## Text provided
»»

An eye-opening insider’s account of Australia’s disastrous World Cup bid raises questions about moves to seek the women’s event, writes Paul Marcuccitti.

Feb 12, 2018, updated Feb 12, 2018
Sepp Blatter in a shower of banknotes thrown by a British comedian. He never thought Australia had a chance of winning hosting rights for the FIFA World Cup. Photo: Ennio Leanza/Keystone via AP

Sepp Blatter in a shower of banknotes thrown by a British comedian. He never thought Australia had a chance of winning hosting rights for the FIFA World Cup. Photo: Ennio Leanza/Keystone via AP

In May 2015, I got in touch with Bonita Mersiades to see if she’d be happy to be interviewed on the Soccer on 531 radio show.

Almost as soon as I asked, I wished I hadn’t. Why would a Sydney-based author and publisher, who had held senior positions at Football Federation Australia and been the Socceroos’ team manager, talk to an unknown program (which had then only been running for three months) on community radio in Adelaide?

Fortunately, Mersiades was willing to chat. I knew it would be an interesting conversation, not least because that year’s FIFA Women’s World Cup was imminent and she maintained that Australia shouldn’t bid to host the 2023 tournament. It was perhaps a contrarian view but her rationale was solid: she would “prefer to see FIFA cleaned up” and be an organisation “which knows how to run a proper process” before we put our hand up.

Later that month, on the eve of the FIFA Congress in Zürich, Swiss authorities arrested several FIFA officials on corruption charges. Suddenly, some slightly bigger Australian broadcasters were interviewing Mersiades. Few people have a better understanding of “the FIFA Way” and even fewer are willing to speak openly about it.

For some she is highly controversial; to others, she is the badly-needed antidote for the sport’s flawed power structures. But whether you hold either of those views or anything in between (or don’t feel sufficiently informed to hold one at all), Mersiades’ recently-published book Whatever It Takes: The Inside Story of the Fifa Way is a must read.

««

## Data section
»»

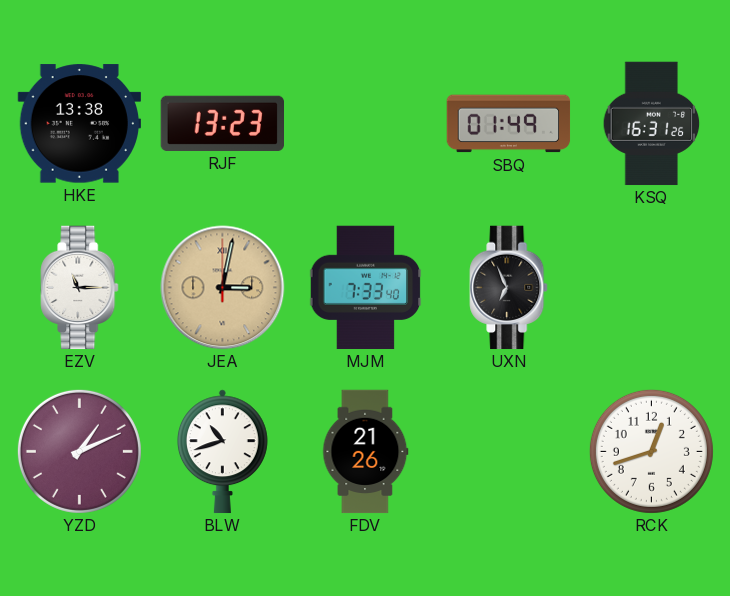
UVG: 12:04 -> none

««
»»

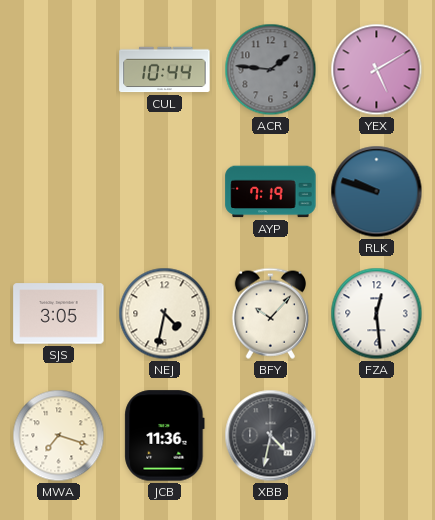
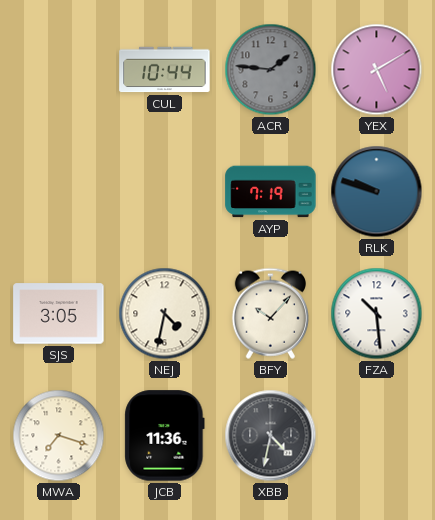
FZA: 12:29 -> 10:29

««

Condense the paragraph of the article beginning "Fortunately, Mersiades was willing to chat" into a shorter version that keeps its main facts. The material is not needed for what follows.

## Response to the task
Mersiades agreed to talk, and the conversation promised to be interesting. That year's FIFA Women's World Cup was about to begin, and she held that Australia should not bid to host the 2023 tournament. Her reasoning was that FIFA should first be cleaned up and become an organization that knows how to run a proper process.